Die Theologin Margot Käßmann forderte unterdessen erneut mehr Diplomatie zur Beendigung des russischen Angriffskriegs gegen die Ukraine. Bisher sei «nicht genug Diplomatie eingesetzt worden», um das Sterben in der Ukraine so schnell wie möglich zu beenden, sagte die frühere Ratsvorsitzende der Evangelischen Kirche in Deutschland (EKD) und hannoversche Landesbischöfin im Inforadio des Rundfunks Berlin-Brandenburg (RBB).
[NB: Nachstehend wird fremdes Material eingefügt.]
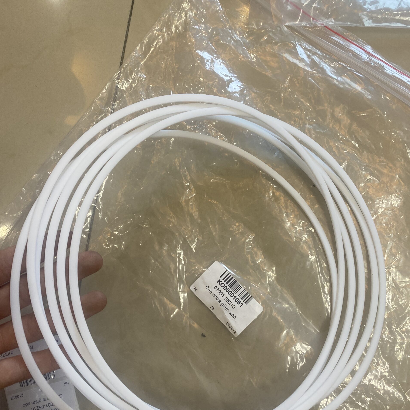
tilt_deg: -82.6
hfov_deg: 52.5
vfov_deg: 52.4
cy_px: 228
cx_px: 203
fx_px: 415
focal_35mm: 31
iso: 80
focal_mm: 4.25
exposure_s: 1/100
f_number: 1.8
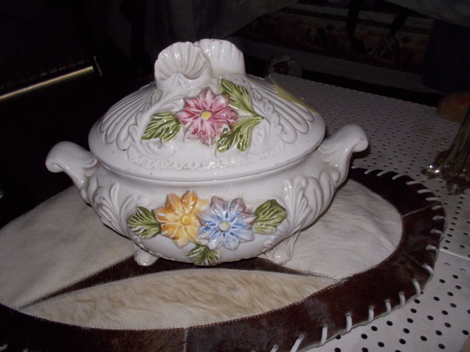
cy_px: 176
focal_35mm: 29
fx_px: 394
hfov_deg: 61.7
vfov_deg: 48.2
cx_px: 235
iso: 200
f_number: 3.3
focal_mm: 4.1
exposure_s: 1/30
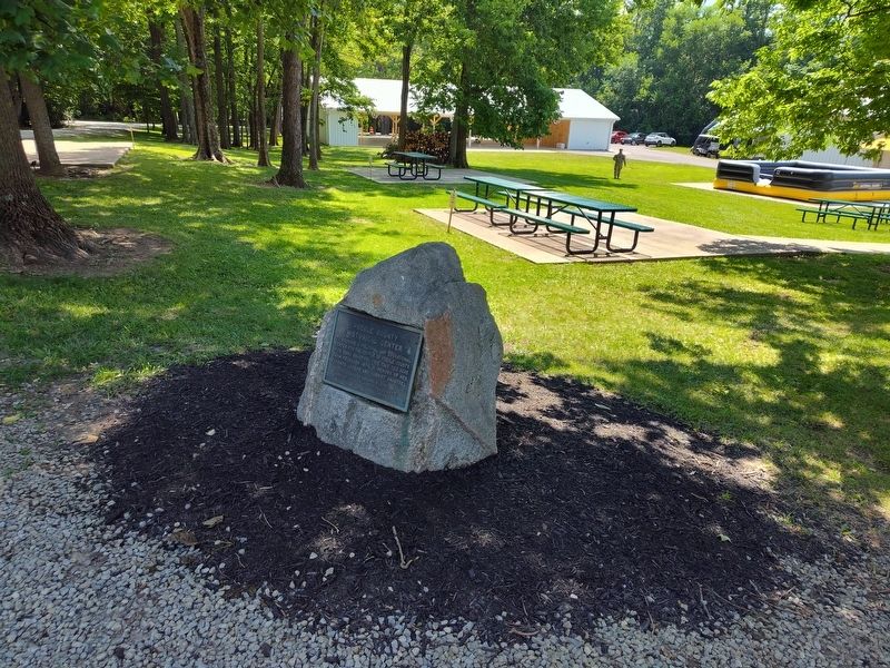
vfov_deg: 58.9
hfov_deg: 73.9
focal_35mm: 23
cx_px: 445
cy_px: 334
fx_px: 591
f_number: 1.8
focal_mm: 5.56
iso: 100
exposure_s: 1/536
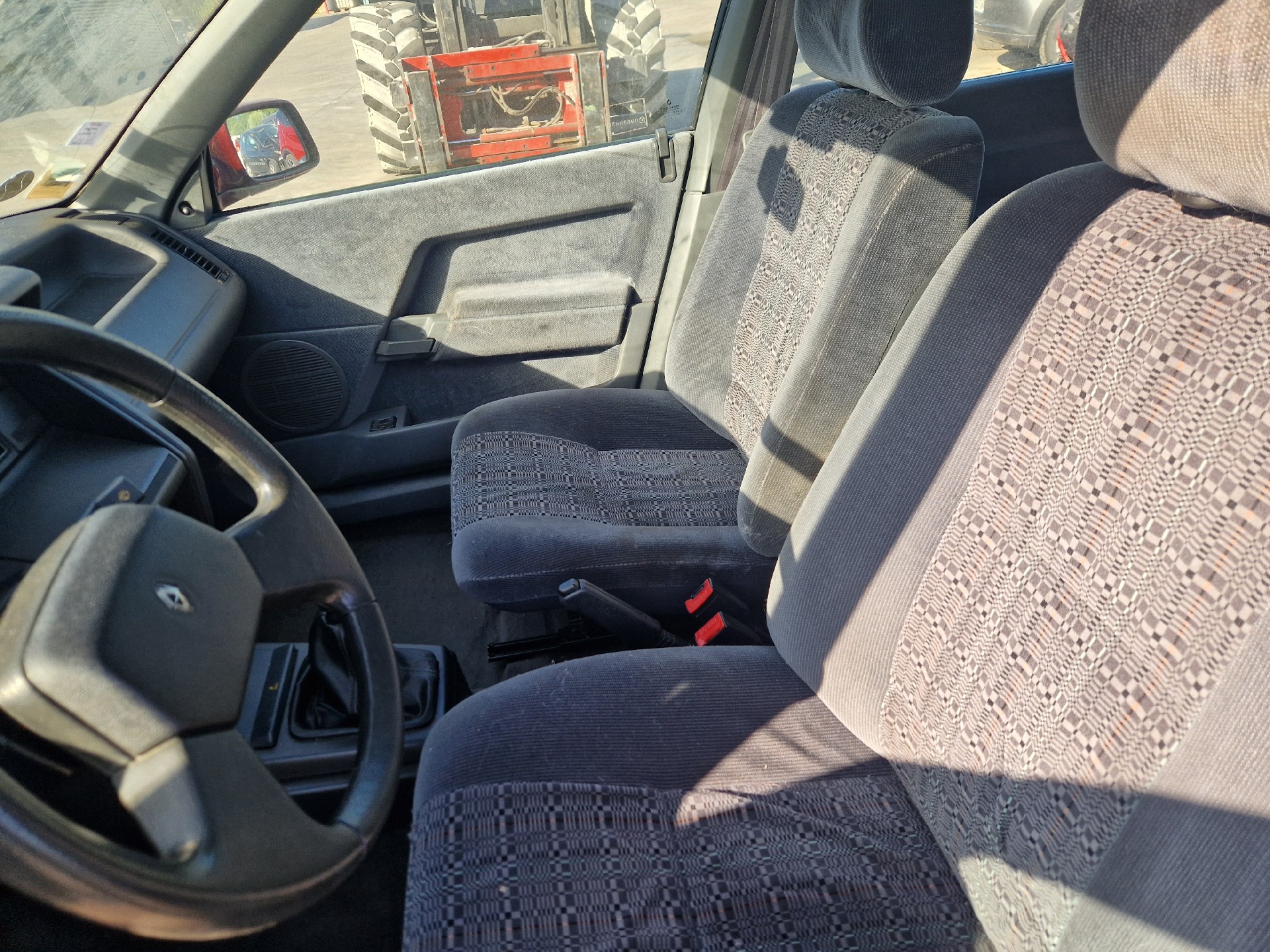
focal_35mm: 23
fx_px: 844
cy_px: 476
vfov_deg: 58.9
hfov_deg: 73.9
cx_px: 635
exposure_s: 1/244
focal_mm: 5.4
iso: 50
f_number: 1.8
In der Bundesrepublik führte der erste Ostermarsch 1960 mit rund 1.500 Teilnehmern zum Truppenübungsplatz Bergen-Hohne in der Lüneburger Heide. Dort hatte die Nato Raketen stationiert, die auch Atomsprengköpfe aufnehmen konnten. Beflügelt auch von den Protesten der Studierenden, hatten die Ostermarschierer in der zweiten Hälfte der 1960er Jahre enormen Zulauf. 1967 beteiligten sich 150.000 Demonstranten an Oster-Aktionen in mehr als 200 Städten, ein Jahr später waren es doppelt so viele.

Eine Renaissance erfuhren die Ostermärsche um 1980 mit der Debatte über die Aufrüstung der Nato mit atomaren Mittelstreckenwaffen. Zehntausende versammelten sich damals an den geplanten Standorten für Cruise Missiles und Pershing-II-Raketen. Die Kriege in Jugoslawien und im Irak mobilisierten in den 1990er und 2000er Jahren noch einmal zahlreiche Menschen. Danach pendelte sich die Zahl der Ostermarschierer bei einigen Tausend ein.

Das Stichwort: Ostermärsche

Hannover/Bremen (epd). Seit 65 Jahren gehen Menschen in Deutschland an den Ostertagen für Frieden und Abrüstung auf die Straße. Inspiriert wurden die friedlichen Demonstrationen von einem Protestmarsch gegen Atomwaffen an Ostern 1958 in Südengland. Großen Zuspruch erlebte die Ostermarsch-Bewegung in Deutschland vor allem im Zuge der Massenproteste gegen die Stationierung atomarer Mittelstreckenraketen in Westeuropa Anfang der 1980er-Jahre, damals beteiligten sich Hunderttausende an den Friedensaktionen. Stärkeren Zulauf erlebte die Friedensbewegung auch bei Krisen wie den Kriegen im ehemaligen Jugoslawien und am Golf.

Seit vielen Jahren stagniert allerdings die Zahl der Teilnehmenden: Höchstens mehrere zehntausend Menschen kommen jedes Jahr zu den bundesweit gut hundert klassischen Aktionen wie Kundgebungen, Mahnwachen, Blockadeaktionen, Fahrradtouren und Wanderungen sowie Friedensgebeten und Friedensfesten. Auch der russische Angriffskrieg gegen die Ukraine und der Nahost-Krieg lösten zuletzt keine breitere Beteiligung aus. Als ein Grund gilt, dass viele Ostermarschierer in die Jahre gekommen sind und klassische Protestformen jüngere Menschen eher weniger ansprechen. Dennoch sind die Ostermärsche für die Friedensbewegung weiter identitätsstiftend.

Ein zentrales Thema der diesjährigen Ostermärsche ist die als maßlos kritisierte Aufrüstung mit hohen Milliardensummen in Deutschland und Europa. Mit Blick auf den 80. Jahrestag der US-Atombombenabwürfe auf die japanischen Städte Hiroshima und Nagasaki im August bekräftigen die Veranstalter zudem ihre Forderung nach einer atomwaffenfreien Welt, es dürften keine neuen US-Mittelstreckenwaffen in Deutschland aufgestellt werden. Verlangt werden auch Verhandlungslösungen zur Beendigung der Kriege in der Ukraine und im Nahen Osten sowie ein Verzicht auf eine Wehrpflicht in Deutschland.